Like most major U.S. carriers, Sprint intends to revamp its equipment to take advantage of Internet technology. It announced in November that it would build a network that converts voice calls into bits of data, using the same protocols that ferry traffic over the Internet.

The estimated $1.1 billion upgrade of the phone company's entire network was meant to increase capacity and to cut the cost of adding customer lines by up to 60 percent, by replacing traditional copper phone lines with Net connections.

Mark Chall, a vice president at Sprint, said Tuesday that the long-distance company now intends to upgrade about four million of its telephone lines--about half of its network--over the next six years. He said the Westwood, Kan.-based company might still replace its entire network, which covers 18 states, but it would take 13 years to do so and not the eight years it originally planned.

"When we started this project, we were growing at 5 percent a year," Chall said. "We had economic triggers that justified a very healthy business case to do it all as soon as possible. But our (new telephone customer) growth has pretty much leveled off--the whole industry has.
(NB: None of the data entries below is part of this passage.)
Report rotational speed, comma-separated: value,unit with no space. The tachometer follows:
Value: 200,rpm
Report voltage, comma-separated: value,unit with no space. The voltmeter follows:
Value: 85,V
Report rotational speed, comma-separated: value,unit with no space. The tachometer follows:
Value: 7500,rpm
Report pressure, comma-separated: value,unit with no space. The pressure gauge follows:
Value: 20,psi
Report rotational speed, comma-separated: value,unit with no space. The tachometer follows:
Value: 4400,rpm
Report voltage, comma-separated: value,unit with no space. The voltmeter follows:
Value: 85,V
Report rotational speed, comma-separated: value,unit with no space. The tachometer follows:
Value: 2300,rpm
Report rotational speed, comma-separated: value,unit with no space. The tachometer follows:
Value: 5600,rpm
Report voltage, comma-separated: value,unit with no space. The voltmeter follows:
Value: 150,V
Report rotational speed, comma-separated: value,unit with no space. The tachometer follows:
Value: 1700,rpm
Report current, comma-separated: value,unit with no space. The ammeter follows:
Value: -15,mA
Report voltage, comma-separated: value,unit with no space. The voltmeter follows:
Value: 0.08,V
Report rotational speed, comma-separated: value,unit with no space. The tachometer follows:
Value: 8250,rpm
We are being more pragmatic. The economy and the telecom environment have taken some of those hard triggers off the table."

For now, the upgraded equipment will be installed where it's needed most--to serve cities such as Las Vegas that are still generating new customers and to replace aging gear.
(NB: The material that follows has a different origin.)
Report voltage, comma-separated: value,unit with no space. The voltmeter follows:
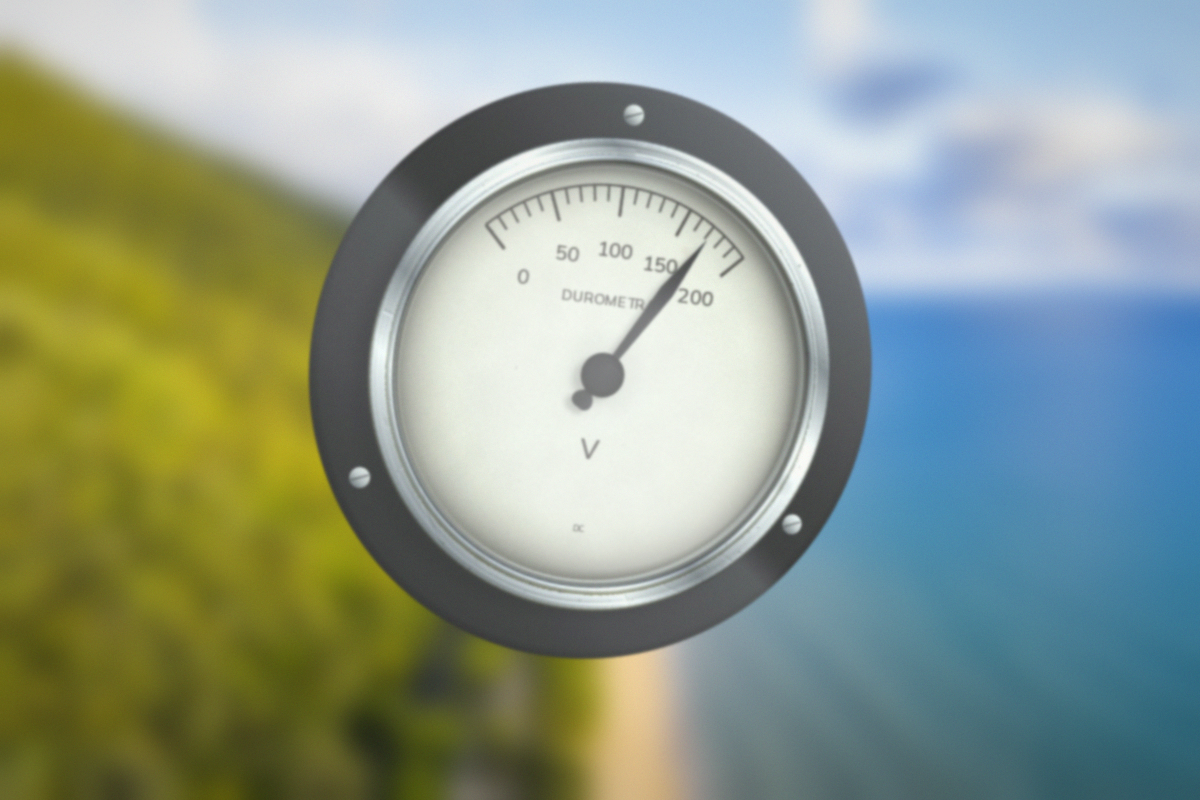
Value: 170,V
The number of local telephone lines controlled by major U.S. phone companies, such as Verizon Communications and the Bells, has been dropping steadily since 2001, according to In-Stat/MDR analyst Norm Bogen. In the first half of 2001, the number of local phone line subscribers on their networks dropped by about 2 percent. Since then, the trend has continued, with the Bells losing 4 percent of their local lines in the first half of 2002.

The main reason for the decline is the growing number of people who replace their landline phones with cell phones, according to Bogen. In addition, more people are signing up for Internet-connected phones as a second phone line rather than going the traditional route. Consumers can choose between services provided over broadband connections, using special software from Vonage DigitalVoice and similar providers, and cable phone services such as AOL Time Warner's service, announced last Thursday.

A representative at Verizon, which has been upgrading its network since 1999, said the carrier is also feeling the effect of the downward-spiraling economic situation that has forced Sprint to change its network upgrade plans. Verizon's network rollout plans, however, remain on schedule.

"Like any prudent company, we've cut our capital spending by 20 percent," the Verizon representative said. "But it hasn't slowed down our plans."